You're already in yourself.

Yes, but not quite.



After I run I walk back to the hotel. I sit on the couch dripping. I drink a half gallon of water, small plastic cup by cup.

Sunday, August 11, 2013

(should he be?)

In the hotel I run water for a bath. I have not taken a bath in nearly a year. The water quickly becomes too hot. I run cold water until I am almost too cold. I put my head under the water and tug on my hair and breathe out so that my hair squeaks at the same time that I am sighing. I do not know if they can hear my sighs from the other room.

He's not good. He is good, but everyone else is bad.

Does he have anything that redeems him?

No. Well, kind of. He cares about his family.



A book of stories can save you. I sit on the boat and count alligators. I hold a newborn in my arms and cannot stop looking. When I walk back to the hotel my hands smell like his temples, cornbread and honeysuckles.

I take another walk and am followed. The bell jingles between my feet. I splay my fingers across his cheek and wait for him to rub me. The baby bird is alone. The baby dog is alone. The announcer creates a story in which the baby dog is alone.

By the corral we dare each other to touch the electric fence. I hold on the longest. We pull apart grain bags and slide down the ice covered hill. I don't remember what happens at the bottom.


I am scared for our world.

Other people do not seem to be scared, in the natural grocery store or the Mexican restaurant. The stockwoman tells me which echinacea to buy. The server tells me which fajitas to eat. My parents tell me I must have health insurance. The baby is not afraid.

("I like having to wear tights under my dress")

"I like having to wear tights under my dress. It's because of something inside me. Their hair blowing back lightly from their faces. You'll never understand how angry I am. Today the plants are like a painting. It's not a cry to writing, it's a cry to a future novel. Always ignoring her. People have fucked in here. Here is a novel which-- I know them in a certain kind of way. Sylvie has picked up a rhinocerous and is hitting it against a wall."

--Amina Cain, Creature

Sunday, August 4, 2013

(who has time to cover their nipples when their allergy medicine is swarming with bugs)

One can be a cat lady without owning cats. I obsessively splay the blinds apart with my fingers and check to see if Tyrese is huddled in the alley. Last night he actually laid down to actually rest-- "he's lying down!", I called from the back room-- and today he (or she, I have yet to know for sure) started cleaning himself with his tongue. "He's cleaning himself! Come see!" And why hasn't he eaten all of the Meow Mix that I left out for him? I thought he would like salmon topped with tuna, but perhaps he will prefer the self-labeled "REAL beef!" that I plan to leave out for him tomorrow.
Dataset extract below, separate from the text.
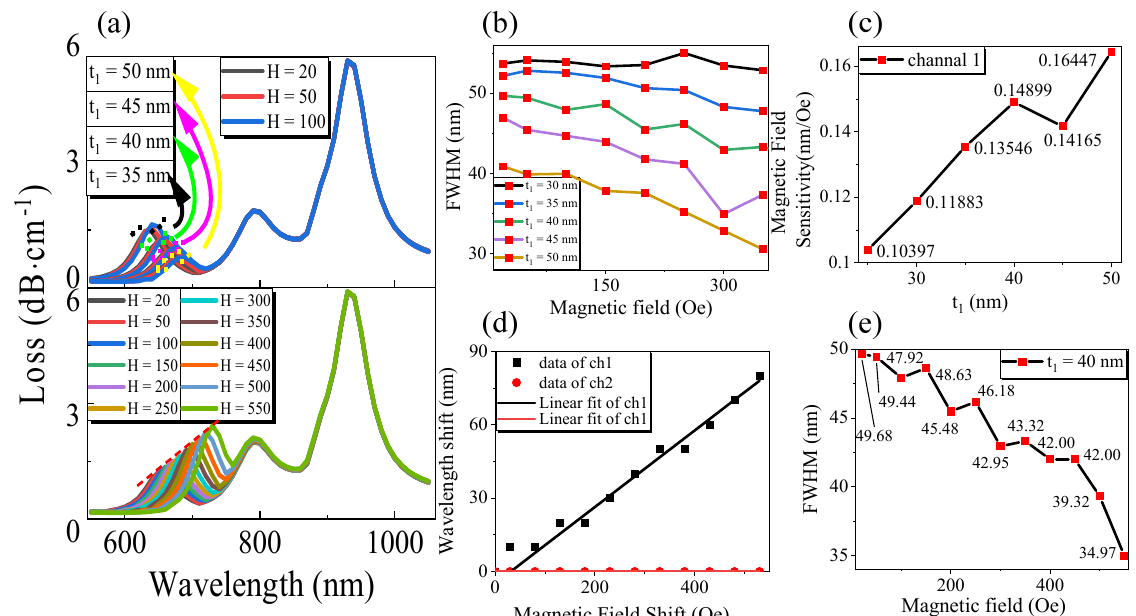
Figure 6. Optimization of metal film thickness t 1 structure of plasmonic optical fiber sensor under the same refractive index of T and liquid to be measured: ( a ) The variation of transmission loss with wavelength; ( b ) The FWHM of channel 1 varies with H under different thicknesses of t 1 ; ( c ) The variation of magnetic field intensity sensitivity with t 1 ; ( d ) The variation of resonant wavelength shift of channel 1 and channel 2 with magnetic field intensity and its linear fitting results; ( e ) The FWHM of channel 1 varies with the intensity of the magnetic field for t 1 = 40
He seemed in good spirits today-- this morning I watched him bound across the fallen boards almost as if for fun, a far cry from his hurried slinking attempts to press himself into the concrete so that I will not see him or touch him or, I know he fears, hurt him as I step into the alley, cooing, to leave him water and salmon pate.

I have decided to open a Roth IRA. I am trying to be smarter about my investments. I resent this.

On Saturday we drove 27 minutes to Target and bought two large plastic containers for $2.79 each in which to store all of our dry goods. I transferred soup cans and bags of quinoa into the clear tubs, then reached for my Zyrtec D-- yelped, and dropped it to the kitchen floor. Roaches fled in every direction; even after the exodus there were at least six more in the bottom of the box. I grabbed the newly-dubbed "roach shoe" and got swinging, then plunged the box into a plastic bag, sealed it off, and carried it hurriedly at arm's length out of the apartment building and up the street to the public trash can. The men stared because I was wearing a thin white tshirt without a bra and my too-large skirt was slipping down over my hips. Who has time to cover their nipples when their allergy medicine is swarming with bugs?

I am working to make choices again from a place of hope, not fear. I save the bottle top from his can of beer and glue it onto a magnet which I then stick to the freezer door: Raise hopes not fears.

"Let's make this our house motto and design it into our crest," I say. "You know, like in olden times."